A Tale of Two Elections

In Springfield, the voters have voted the wrong way:

As the votes were being counted, a group of opponents of the controversial E-Verify ordinance waited anxiously at a downtown bar.

Marla Marantz, an organizer with Citizens for a United Springfield, watched the results trickle in on a laptop computer on a table near the east wall of Ophelia’s Tapas & Wine Bar.

Mayor Jim O’Neal, who on Friday called the initiative “misguided,” checked his iPhone periodically for the latest results as he mingled with others gathered for the watch party.

And:

Marantz acknowledged she was emotional about the results.

“I care deeply about it,” she said. “I think people were misled about what the ordinance is really about.”

O’Neal acknowledged disappointment.

“How close this vote was demonstrates a great division in the community.”

“But the people have spoken,” he said.

O’Neal said he and city council are now in a “precarious position” – mandated to defend inevitable legal challenges.

O’Neal said taxpayers could now have to pay for “hundreds of thousands of dollars” to defend the measure in court. He cited parts of the ordinance believed to be problematic.

The measure would require employers in city of Springfield to check employee eligibility with a Federal program:

A petition-based ordinance requiring local employers to screen employees using the online E-Verify program passed by a narrow margin Tuesday, although how and when it will be enforced remains unclear.

“We’re pleased that the citizens of Springfield heard our message and agreed with us, but we temper the celebration with the knowledge that this is a contentious issue and people of good conscience can disagree,” said Jerry Wilson, a spokesman for the Ozarks Minutemen.

He said the group hopes both sides now will “put aside their differences and support the rule of law.”

“This has always been about one thing,” Wilson said. “You’re either eligible to work in the United States or you are not.”

Opponents conceded the loss Tuesday but said the fight against the ordinance isn’t over.
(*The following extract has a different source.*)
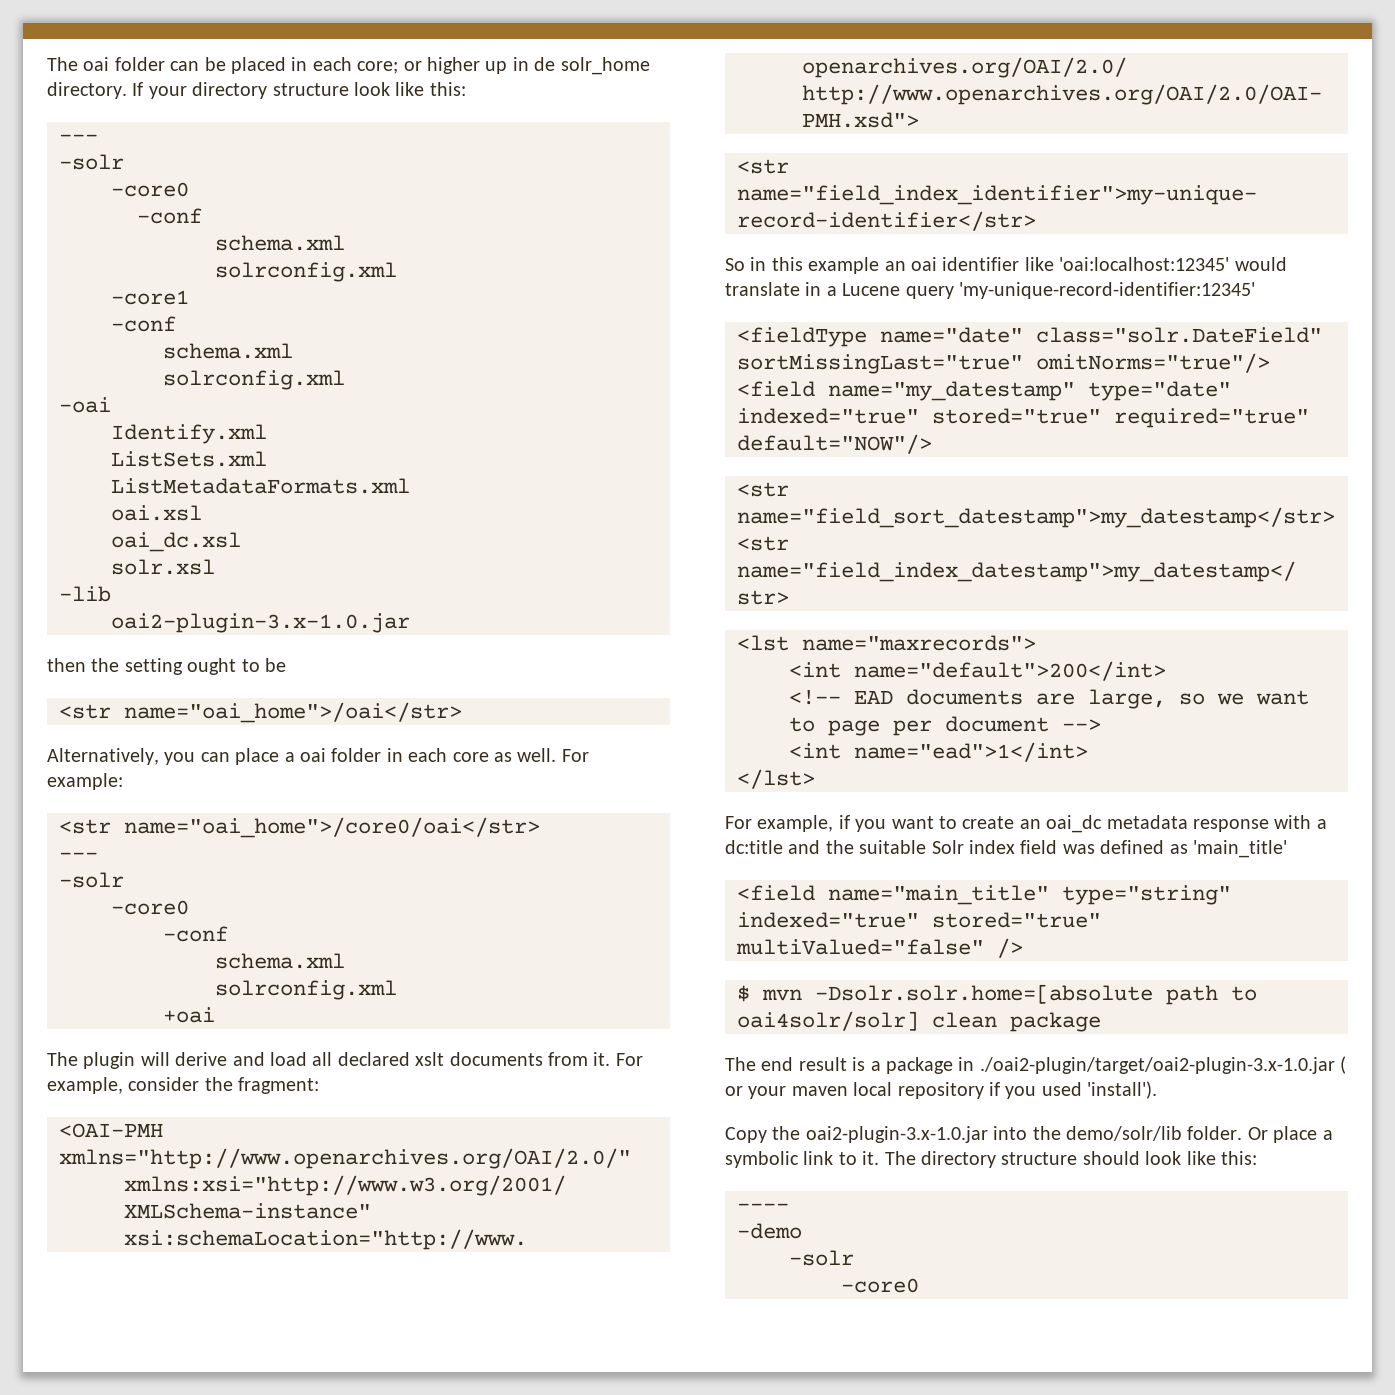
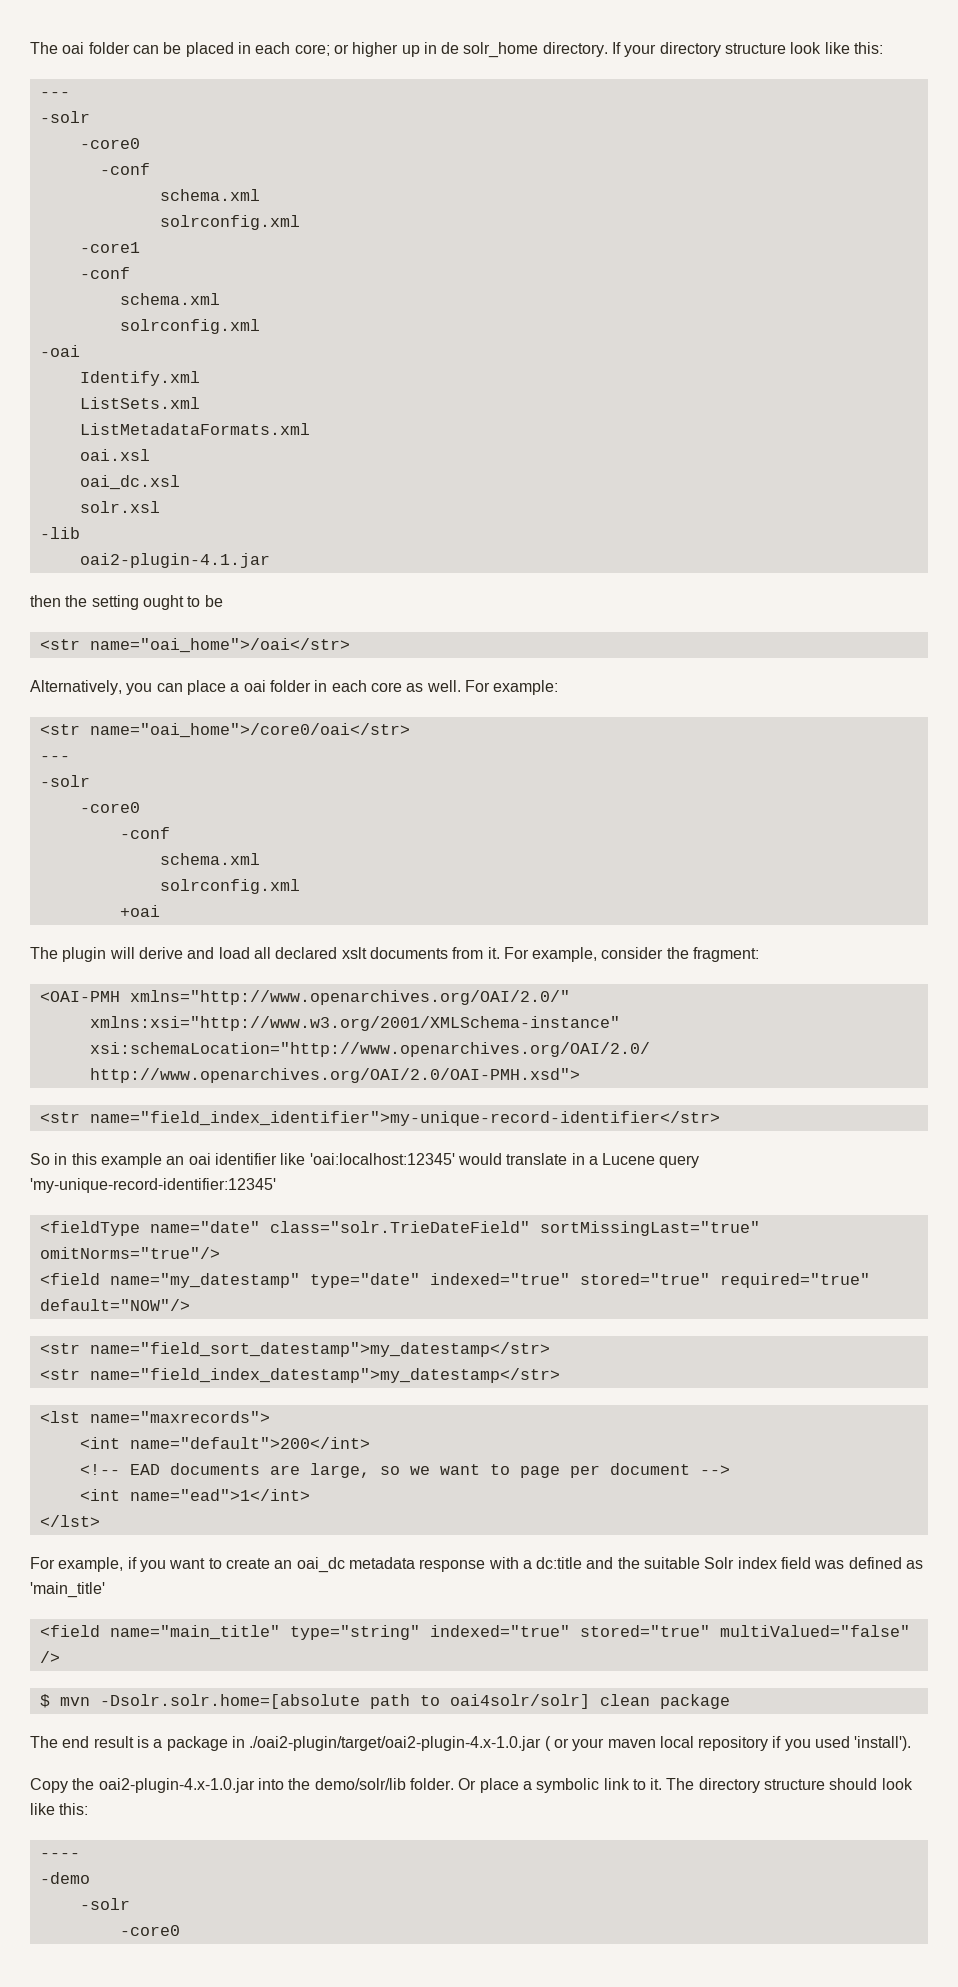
[111,613,410,633] oai2-plugin-3.x-1.0.jar -> [79,553,270,568] oai2-plugin-4.1.jar
[1036,327,1322,343] class="solr.DateField" -> [269,1221,530,1233] class="solr.TrieDateField"
[979,1057,1335,1074] ./oai2-plugin/target/oai2-plugin-3.x-1.0.jar -> [249,1736,542,1751] ./oai2-plugin/target/oai2-plugin-4.x-1.0.jar
[805,1126,988,1143] oai2-plugin-3.x-1.0.jar -> [98,1778,255,1793] oai2-plugin-4.x-1.0.jar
The 221 vote difference — less than 1.4 percent of the vote — is outside the 1 percent threshold for a recount. But Mayor Jim O’Neal, who came out strongly against the measure in the days before the election, said he expects the ordinance to be challenged in court.

Not so that you could tell in the radio advertisements that Citizens for United Springfield were running on election day, where the nature of the question was not discussed, but only the impact of the check on local businesses leading to fewer jobs in Springfield.

The election was close:

                                             VOTES PERCENT

City of Springfield Question 1
 YES  .  .  .  .  .  .  .  .  .  .  .  .     8,247   50.68
 NO.  .  .  .  .  .  .  .  .  .  .  .  .     8,026   49.32

How different that was from an election a year ago:

                                             VOTES PERCENT

City of Springfield Question 2
 YES  .  .  .  .  .  .  .  .  .  .  .  .    11,201   53.35
 NO.  .  .  .  .  .  .  .  .  .  .  .  .     9,795   46.65

Where was the mayor lamenting the lawsuits then? The concerns by the right-thinking crowd about the adverse impact on business? Not here:

Clean air won out over living free Tuesday in an election battle that had been defined as a showdown between public health and business rights.

Springfield voters approved a sweeping indoor smoking ban by a margin of 53 percent to 47 percent, setting the stage for all businesses in Springfield to be smoke-free by June 6.

“We’re glad to see people decided in favor of the health of the community,” said Carrie Reynolds, spokeswoman for the group, Clean Air Springfield, that had lobbied on behalf of the ordinance.

Opponents, meanwhile, said they intend to support businesses impacted by the ban and remain active through an inevitable legal challenge.

“We’ll basically be a lobbying group for them,” said Live Free Springfield Chairman David Myers.

In both cases, a tiny fraction of voters won a ballot-initiated election, but the reactions from the members of the city government itself are very different.